Figure 4 shows a debug view of the kd-tree which was heavily used, but cannot be displayed in the release version without modifying the source code.
Figure 4: A partial visualization of the kd-tree of the Lena data-set. The small dark dots are the actual pixels displayed in a smaller size. The debug visualization of leaf nodes was fully removed from this version.
The queries are implemented as presented in [1]. For the normalization of the weights, the implemented approach was to sum all weights and normalize them per leaf node.
The final result overwrites the leaf files of the octree on the disk. Due to time restrictions the method to save the filtered image back to disk is not implemented yet.
Figure 5: Lena dataset after Bilateral filtering. The sigma values are to be seen in relation to the full data-set of [0..1]x[0..1].
The downside of the algorithm is its difficulty in implementation. Also the performance of this particular implementation is far from the original goal of high performance filtering. For high radius filters, the method performs better than for low sigma. The effort of a brute force filter algorithm increases in the radius with the power of the dimensionality. Due to importance sampling this workload is heavily reduced. For small kernels the kd tree needs to be split further, resulting in more leaf nodes and a higher computation cost.

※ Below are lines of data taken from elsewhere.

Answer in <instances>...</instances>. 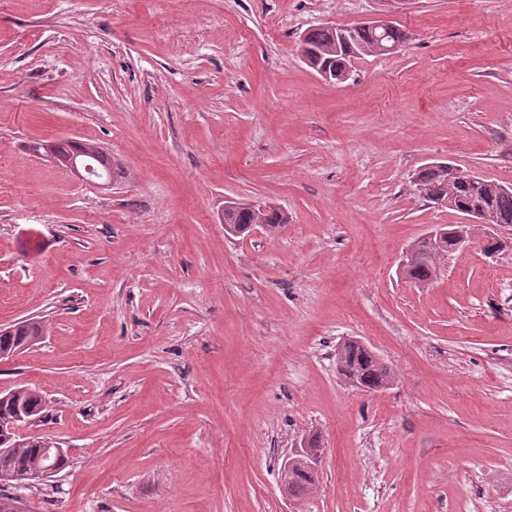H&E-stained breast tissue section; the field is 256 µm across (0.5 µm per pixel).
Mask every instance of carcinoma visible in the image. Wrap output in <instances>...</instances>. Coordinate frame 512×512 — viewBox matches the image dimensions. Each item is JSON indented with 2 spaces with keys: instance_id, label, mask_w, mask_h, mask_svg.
Wrapping results in <instances>:
<instances>
[{
  "instance_id": "cac0c4a2",
  "label": "carcinoma",
  "mask_w": 512,
  "mask_h": 512,
  "mask_svg": "<svg viewBox=\"0 0 512 512\" xmlns=\"http://www.w3.org/2000/svg\"><path fill=\"white\" fill-rule=\"evenodd\" d=\"M379 35L380 32L363 23L346 27L319 25L304 32L300 49L315 65L316 71L326 68L329 79L344 83L349 78V65L354 57L377 52V43L380 41L386 44L407 41V34L395 25L385 38L381 39ZM447 168L448 165L444 163H433L415 173L424 191L423 198L434 203L446 200L457 210L480 203L491 211L496 223L512 224V189L501 188L492 181L465 173L450 182L445 176ZM256 219V212L247 205L224 211V223L235 225L238 234L248 231L249 226L256 223ZM445 253L447 250L426 242L418 244L414 257L406 268L405 278L420 285L433 281L436 278V259ZM41 332L42 327L34 326L29 330L20 329L0 334V350L6 347L15 351L26 347L30 338L40 335ZM341 374L347 380L360 377L362 383L373 390H379L391 381L389 367L355 340L347 341L342 347ZM18 403L44 412L43 398L32 389L19 396L14 394L10 398H0V419L10 415ZM42 454L43 438H33L24 447L14 449L7 457H0V468L27 471L42 459ZM306 464L305 456L293 461L292 473L289 475V494L300 495L315 484L314 474L307 471Z\"/></svg>"
}]
</instances>
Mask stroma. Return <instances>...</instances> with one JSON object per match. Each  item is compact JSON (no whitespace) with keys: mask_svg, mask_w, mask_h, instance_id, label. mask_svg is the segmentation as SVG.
<instances>
[{"mask_svg":"<svg viewBox=\"0 0 512 512\" xmlns=\"http://www.w3.org/2000/svg\"><path fill=\"white\" fill-rule=\"evenodd\" d=\"M386 18L389 55L323 79L313 25ZM93 142L112 184L38 150ZM512 184V0H0V359L36 389L60 473L24 512H512V226L438 261L407 250L460 213L412 178ZM288 215L224 231V203ZM393 375L365 392L337 352ZM318 437L313 489L279 469ZM445 253H448V249H438L427 242L419 243L413 259L406 268L405 278L420 285L433 281L437 277L436 259ZM13 326L14 324L3 329L1 327L0 331L1 333L12 331ZM30 329L31 330L20 329L15 330L14 333H4L3 335L0 334V350L4 349V347L13 350L11 352L1 351V359L3 357L13 356L16 353L15 350L28 346L31 336H40L42 332L41 326H34ZM362 343L349 340L342 347V368L340 373L345 379L353 380L361 374L362 383L373 390L385 388L391 381L390 369Z\"/></svg>","mask_w":512,"mask_h":512,"instance_id":"35a3bbf8","label":"stroma"}]
</instances>
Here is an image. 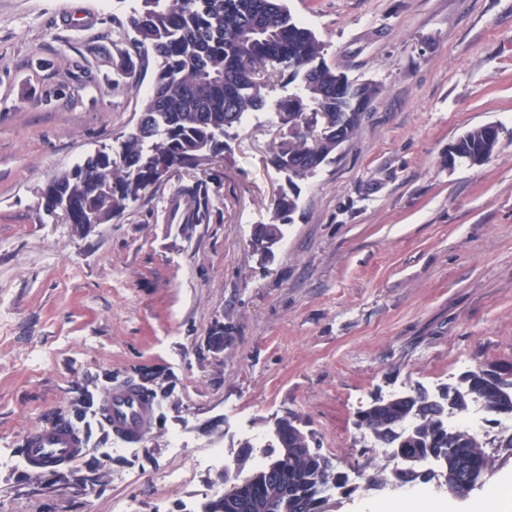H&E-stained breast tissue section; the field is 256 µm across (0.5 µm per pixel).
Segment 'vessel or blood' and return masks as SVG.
I'll return each mask as SVG.
<instances>
[{"mask_svg":"<svg viewBox=\"0 0 512 512\" xmlns=\"http://www.w3.org/2000/svg\"><path fill=\"white\" fill-rule=\"evenodd\" d=\"M102 423L117 439L139 441L155 419V405L132 385L103 388L97 401ZM87 446L85 432L65 422L25 433L22 456L31 474L39 475L80 461Z\"/></svg>","mask_w":512,"mask_h":512,"instance_id":"vessel-or-blood-1","label":"vessel or blood"}]
</instances>
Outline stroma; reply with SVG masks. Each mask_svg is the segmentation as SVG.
<instances>
[{
	"mask_svg": "<svg viewBox=\"0 0 512 512\" xmlns=\"http://www.w3.org/2000/svg\"><path fill=\"white\" fill-rule=\"evenodd\" d=\"M286 4L330 67L380 91L356 136L293 187L298 208L266 261L254 228L292 188L270 163L286 128L267 110L233 129L223 158L169 171L109 223L46 214L50 178L135 127L158 61L116 78L140 0H0V455L20 454L33 427L89 430L64 472L0 468V512H200L222 468L199 458L237 457L287 414L352 480L333 512H366L405 490L368 481L401 466L357 426L372 399L512 367V0ZM486 123L502 129L489 161L445 166ZM195 183L209 216L184 224L174 207ZM126 381L158 404L135 444L91 403ZM481 424L498 460L483 485L428 484L452 512L512 476L496 415ZM172 469L183 484H163Z\"/></svg>",
	"mask_w": 512,
	"mask_h": 512,
	"instance_id": "1",
	"label": "stroma"
}]
</instances>
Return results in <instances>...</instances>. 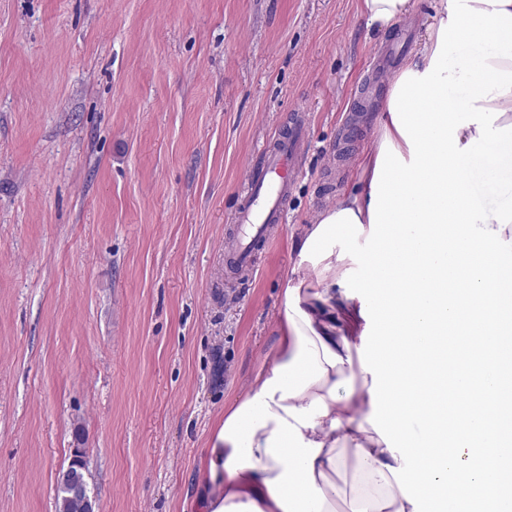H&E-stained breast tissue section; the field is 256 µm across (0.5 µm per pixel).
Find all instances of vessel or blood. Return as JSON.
Returning <instances> with one entry per match:
<instances>
[{
  "mask_svg": "<svg viewBox=\"0 0 512 512\" xmlns=\"http://www.w3.org/2000/svg\"><path fill=\"white\" fill-rule=\"evenodd\" d=\"M306 139L304 127L293 125L288 137L267 149L261 162L249 169L247 199L236 229L226 239V260L241 268L252 266L255 247L264 240L269 224L283 217L284 191L299 173Z\"/></svg>",
  "mask_w": 512,
  "mask_h": 512,
  "instance_id": "obj_1",
  "label": "vessel or blood"
}]
</instances>
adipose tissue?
I'll use <instances>...</instances> for the list:
<instances>
[{"instance_id":"adipose-tissue-1","label":"adipose tissue","mask_w":512,"mask_h":512,"mask_svg":"<svg viewBox=\"0 0 512 512\" xmlns=\"http://www.w3.org/2000/svg\"><path fill=\"white\" fill-rule=\"evenodd\" d=\"M412 9L413 0H359L379 31ZM377 157H359L354 190L302 230L271 360L225 410L205 452L203 512H413L390 473L399 461L368 422L372 376L357 344L366 322L339 285L347 256L333 249L369 221Z\"/></svg>"}]
</instances>
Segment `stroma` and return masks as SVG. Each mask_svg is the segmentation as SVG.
Instances as JSON below:
<instances>
[{
    "mask_svg": "<svg viewBox=\"0 0 512 512\" xmlns=\"http://www.w3.org/2000/svg\"><path fill=\"white\" fill-rule=\"evenodd\" d=\"M394 30L357 0H0V512H199V464L275 342L300 230L355 187ZM304 110L253 268L245 171ZM56 482L71 494V499L80 502L83 512H97L96 500L88 487L85 462L82 465L68 466L65 470L58 471Z\"/></svg>",
    "mask_w": 512,
    "mask_h": 512,
    "instance_id": "35a3bbf8",
    "label": "stroma"
}]
</instances>
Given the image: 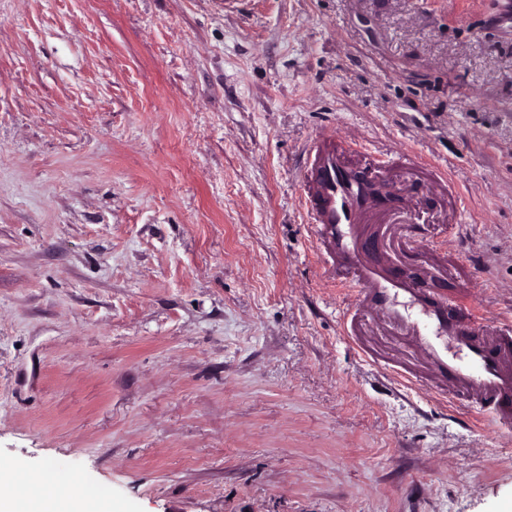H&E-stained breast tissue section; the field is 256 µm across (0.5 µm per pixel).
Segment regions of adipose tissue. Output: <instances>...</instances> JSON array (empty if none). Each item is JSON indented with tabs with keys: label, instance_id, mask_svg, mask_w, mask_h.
Masks as SVG:
<instances>
[{
	"label": "adipose tissue",
	"instance_id": "adipose-tissue-1",
	"mask_svg": "<svg viewBox=\"0 0 512 512\" xmlns=\"http://www.w3.org/2000/svg\"><path fill=\"white\" fill-rule=\"evenodd\" d=\"M0 512H112V505L76 499L53 472H18L0 464Z\"/></svg>",
	"mask_w": 512,
	"mask_h": 512
}]
</instances>
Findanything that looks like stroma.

The runtime for larger images was not tested fully. This is also due to restrictions of the framework, which cannot display too many particles without a noticeable loss of performance. The required size for the sigma termination criterion of the GKD tree has to be investigated further. For small sigma (< 0.01) the implementation seems to fail, this may be the case because of the image size.The normalization of the weights needs to be confirmed or fixed (since this was not clear during implementation).
In the future it can be interesting to use the method for different goals (as originally intended) and to finalize the out-of-core approach.